The interesting theoretical observation is that event-driven encoding produces smaller, more efficient models. When we train different model sizes on each representation, smaller models plateau on uncompressed video but reach full performance on compressed video. A 4.2M-parameter model reaches only 62% on uncompressed but 75% on compressed. A 9.5M model reaches 75–76% on both. An 18M model reaches 76% on both. This pattern — where the information density of the compressed representation allows smaller models to be effective — suggests something fundamental about how models learn from structured data versus dense noise. Whether this reflects genuine representational advantages or is an artifact of our specific architecture and hyperparameters remains an open question worth exploring.
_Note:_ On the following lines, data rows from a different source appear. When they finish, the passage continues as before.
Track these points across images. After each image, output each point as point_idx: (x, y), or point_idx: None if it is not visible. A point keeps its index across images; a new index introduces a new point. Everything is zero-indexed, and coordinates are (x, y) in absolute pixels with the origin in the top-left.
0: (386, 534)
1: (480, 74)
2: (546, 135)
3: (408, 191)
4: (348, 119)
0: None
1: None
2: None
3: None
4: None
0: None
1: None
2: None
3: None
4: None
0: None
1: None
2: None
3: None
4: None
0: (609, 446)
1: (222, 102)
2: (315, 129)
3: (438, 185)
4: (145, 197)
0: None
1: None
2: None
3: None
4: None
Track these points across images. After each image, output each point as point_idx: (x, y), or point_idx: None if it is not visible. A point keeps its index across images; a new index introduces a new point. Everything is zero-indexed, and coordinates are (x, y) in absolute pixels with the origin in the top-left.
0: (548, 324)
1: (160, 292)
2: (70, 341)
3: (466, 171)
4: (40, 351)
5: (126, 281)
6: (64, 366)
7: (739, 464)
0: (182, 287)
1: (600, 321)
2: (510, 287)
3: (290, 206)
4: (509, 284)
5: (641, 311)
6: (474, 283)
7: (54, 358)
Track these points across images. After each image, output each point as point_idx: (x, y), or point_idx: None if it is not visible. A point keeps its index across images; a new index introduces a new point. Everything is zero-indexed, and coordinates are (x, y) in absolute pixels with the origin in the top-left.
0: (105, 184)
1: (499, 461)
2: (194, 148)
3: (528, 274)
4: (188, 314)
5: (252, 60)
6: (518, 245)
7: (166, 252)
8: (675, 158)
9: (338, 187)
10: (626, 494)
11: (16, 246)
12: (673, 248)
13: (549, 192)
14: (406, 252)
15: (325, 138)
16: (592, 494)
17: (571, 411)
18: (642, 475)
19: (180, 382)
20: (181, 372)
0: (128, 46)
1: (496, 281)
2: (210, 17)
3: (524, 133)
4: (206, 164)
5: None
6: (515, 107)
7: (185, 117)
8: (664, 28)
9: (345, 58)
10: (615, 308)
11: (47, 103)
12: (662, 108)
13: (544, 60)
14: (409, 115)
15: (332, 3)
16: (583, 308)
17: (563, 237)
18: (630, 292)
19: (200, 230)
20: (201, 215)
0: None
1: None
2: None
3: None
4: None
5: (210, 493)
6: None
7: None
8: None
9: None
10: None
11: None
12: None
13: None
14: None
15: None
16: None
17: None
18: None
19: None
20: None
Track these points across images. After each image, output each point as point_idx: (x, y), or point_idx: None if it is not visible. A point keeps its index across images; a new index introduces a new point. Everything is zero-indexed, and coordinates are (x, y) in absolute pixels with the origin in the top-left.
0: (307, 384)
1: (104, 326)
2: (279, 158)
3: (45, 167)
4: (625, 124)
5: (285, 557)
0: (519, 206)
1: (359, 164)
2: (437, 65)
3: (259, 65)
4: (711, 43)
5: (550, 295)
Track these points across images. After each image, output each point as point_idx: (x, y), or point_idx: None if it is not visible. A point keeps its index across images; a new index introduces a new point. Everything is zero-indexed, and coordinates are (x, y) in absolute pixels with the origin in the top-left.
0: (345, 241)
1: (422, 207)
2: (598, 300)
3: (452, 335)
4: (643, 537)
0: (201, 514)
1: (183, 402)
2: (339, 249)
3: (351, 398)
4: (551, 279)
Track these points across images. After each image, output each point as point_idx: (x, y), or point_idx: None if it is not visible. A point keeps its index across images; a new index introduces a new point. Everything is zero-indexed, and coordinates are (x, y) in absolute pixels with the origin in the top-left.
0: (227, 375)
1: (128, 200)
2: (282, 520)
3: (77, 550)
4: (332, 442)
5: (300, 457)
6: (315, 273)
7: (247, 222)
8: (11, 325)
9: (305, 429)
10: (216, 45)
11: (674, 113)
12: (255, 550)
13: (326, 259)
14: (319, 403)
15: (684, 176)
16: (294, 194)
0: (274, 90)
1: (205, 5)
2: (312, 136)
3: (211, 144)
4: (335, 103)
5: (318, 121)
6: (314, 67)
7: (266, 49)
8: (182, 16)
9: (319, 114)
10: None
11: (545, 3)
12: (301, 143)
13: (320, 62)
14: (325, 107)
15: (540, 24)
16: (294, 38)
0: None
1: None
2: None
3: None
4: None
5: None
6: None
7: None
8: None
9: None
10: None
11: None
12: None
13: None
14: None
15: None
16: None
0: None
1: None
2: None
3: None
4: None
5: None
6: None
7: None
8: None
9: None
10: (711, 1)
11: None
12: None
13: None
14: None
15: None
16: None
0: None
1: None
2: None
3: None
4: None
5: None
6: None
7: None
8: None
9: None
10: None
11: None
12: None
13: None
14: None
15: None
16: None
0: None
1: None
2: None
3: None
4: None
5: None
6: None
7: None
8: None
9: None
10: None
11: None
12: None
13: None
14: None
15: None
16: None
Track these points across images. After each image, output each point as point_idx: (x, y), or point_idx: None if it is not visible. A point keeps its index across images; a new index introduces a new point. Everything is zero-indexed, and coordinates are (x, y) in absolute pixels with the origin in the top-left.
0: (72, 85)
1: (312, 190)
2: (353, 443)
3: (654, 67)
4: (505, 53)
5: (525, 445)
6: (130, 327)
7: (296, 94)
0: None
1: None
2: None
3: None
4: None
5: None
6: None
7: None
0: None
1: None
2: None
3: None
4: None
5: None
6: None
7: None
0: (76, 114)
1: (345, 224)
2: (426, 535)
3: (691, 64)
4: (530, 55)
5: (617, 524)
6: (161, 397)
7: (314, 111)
The core finding from event-driven encoding on screen video is that structure matters more than density. The principle that only the transitions carry information isn't unique to GUIs but applies to any video where most of the content is redundant. If that's true, then compression isn't just about saving tokens — it's about learning from better-structured data. Whether that leads to faster learning, better transfer, or more efficient models remains to be seen. But the architecture itself, the fact that the method works as designed, and the consistent improvements on downstream tasks suggest there's something real here worth understanding better.
NotesThe token pruning findings build on parallel research into attention-aware token selection and action-aware temporal consistency in vision-language models. The insight that token importance patterns carry signal across sequential actions emerged from studying how models allocate attention during policy execution in manipulation tasks.